Omigosh, Kim, it sounds like things have been beyond hard for you, and I'm so sorry to hear all that's been happening!  Hope Brie and you can get some answers from Dr. Castells and that it will be a great help in getting Brie well.

Kim,

I am really sorry to hear of the tragedies that are happening in your life right now.  Those are really devastating blows and I'm sorry they've all come at once!  Hard to swallow on a normal basis, but one on top of the other, yes, it is shocking to the brain and emotions!  I'm sorry!


On the other hand, what terrific news and what a tremendous burden that takes off of you!  Your hard work and insisting with everything is paying off finally!  And because you held on tight, insisting and standing firm in your convictions, your doctors have finally caught your vision and this is PERFECT!   I couldn't be happier for Brie!!!

Now, we need to keep our feet on the ground for remember, this is a rare disease and some of us are even more unusual than the others and even though you can't go any higher up than Dr.
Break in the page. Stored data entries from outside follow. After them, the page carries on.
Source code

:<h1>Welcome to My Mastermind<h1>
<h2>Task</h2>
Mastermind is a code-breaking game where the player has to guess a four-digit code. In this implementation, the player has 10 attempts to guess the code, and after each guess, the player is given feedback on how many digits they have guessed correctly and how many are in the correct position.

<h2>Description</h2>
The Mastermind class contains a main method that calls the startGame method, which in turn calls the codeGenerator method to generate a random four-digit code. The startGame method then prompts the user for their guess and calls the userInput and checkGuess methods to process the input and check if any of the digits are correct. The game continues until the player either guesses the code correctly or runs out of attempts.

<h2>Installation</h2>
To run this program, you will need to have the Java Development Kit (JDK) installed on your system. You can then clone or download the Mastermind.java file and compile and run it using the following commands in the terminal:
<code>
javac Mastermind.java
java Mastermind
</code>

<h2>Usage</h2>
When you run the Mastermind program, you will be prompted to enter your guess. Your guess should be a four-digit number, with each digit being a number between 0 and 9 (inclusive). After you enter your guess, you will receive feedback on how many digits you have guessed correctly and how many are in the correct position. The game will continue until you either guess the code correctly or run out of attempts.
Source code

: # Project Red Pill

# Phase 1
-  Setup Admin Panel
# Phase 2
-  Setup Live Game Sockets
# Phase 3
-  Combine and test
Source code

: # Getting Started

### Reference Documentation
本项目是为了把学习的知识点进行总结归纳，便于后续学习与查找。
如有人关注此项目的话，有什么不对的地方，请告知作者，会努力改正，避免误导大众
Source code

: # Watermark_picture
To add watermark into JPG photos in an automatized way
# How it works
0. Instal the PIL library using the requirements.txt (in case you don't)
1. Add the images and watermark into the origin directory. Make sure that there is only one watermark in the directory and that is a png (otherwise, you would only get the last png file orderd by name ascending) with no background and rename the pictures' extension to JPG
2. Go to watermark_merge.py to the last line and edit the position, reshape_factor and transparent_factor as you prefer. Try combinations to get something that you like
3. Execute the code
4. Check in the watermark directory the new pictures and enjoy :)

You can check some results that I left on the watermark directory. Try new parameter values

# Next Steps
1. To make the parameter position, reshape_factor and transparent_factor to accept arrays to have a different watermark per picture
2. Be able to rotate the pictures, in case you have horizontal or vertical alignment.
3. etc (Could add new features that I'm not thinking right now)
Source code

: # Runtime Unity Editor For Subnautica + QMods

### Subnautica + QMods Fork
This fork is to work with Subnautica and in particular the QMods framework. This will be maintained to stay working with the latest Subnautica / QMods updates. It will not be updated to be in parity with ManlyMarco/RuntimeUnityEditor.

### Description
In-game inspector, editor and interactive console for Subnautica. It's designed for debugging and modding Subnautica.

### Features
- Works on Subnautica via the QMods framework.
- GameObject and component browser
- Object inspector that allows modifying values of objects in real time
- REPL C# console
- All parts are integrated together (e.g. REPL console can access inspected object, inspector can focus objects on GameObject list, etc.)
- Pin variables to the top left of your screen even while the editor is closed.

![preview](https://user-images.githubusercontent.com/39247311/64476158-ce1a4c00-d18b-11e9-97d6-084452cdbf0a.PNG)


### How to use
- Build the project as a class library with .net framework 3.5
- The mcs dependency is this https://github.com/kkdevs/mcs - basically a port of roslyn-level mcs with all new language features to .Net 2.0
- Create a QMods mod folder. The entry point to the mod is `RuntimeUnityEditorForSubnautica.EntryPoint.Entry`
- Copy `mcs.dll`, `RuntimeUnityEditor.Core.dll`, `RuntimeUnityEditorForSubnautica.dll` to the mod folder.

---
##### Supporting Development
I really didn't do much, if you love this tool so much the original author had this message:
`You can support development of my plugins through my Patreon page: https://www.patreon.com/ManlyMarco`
Castells, she still doesn't know it all and you may come home from seeing her still wondering what some things are and how to deal with them.  She will do her very best for Brie, that much I'm certain.  How much she'll be able to uncover and treat is another thing and it may take time to get it all sorted out.  But with your doctors following her lead, you will see, the treatment will be much improved and Brie will begin to improve.  

I hope you can get an appointment soon, or during the summer when it won't cause your kids or Brie any difficulties with school and homework.  Yet, I 'm really pleased to hear this good news!   This is great!!!

Hooray for Kim!!!  Hooray for Brie!!!  Hooray for Brie's smart doctors!!!! and Hooray for Dr. Castells!!!!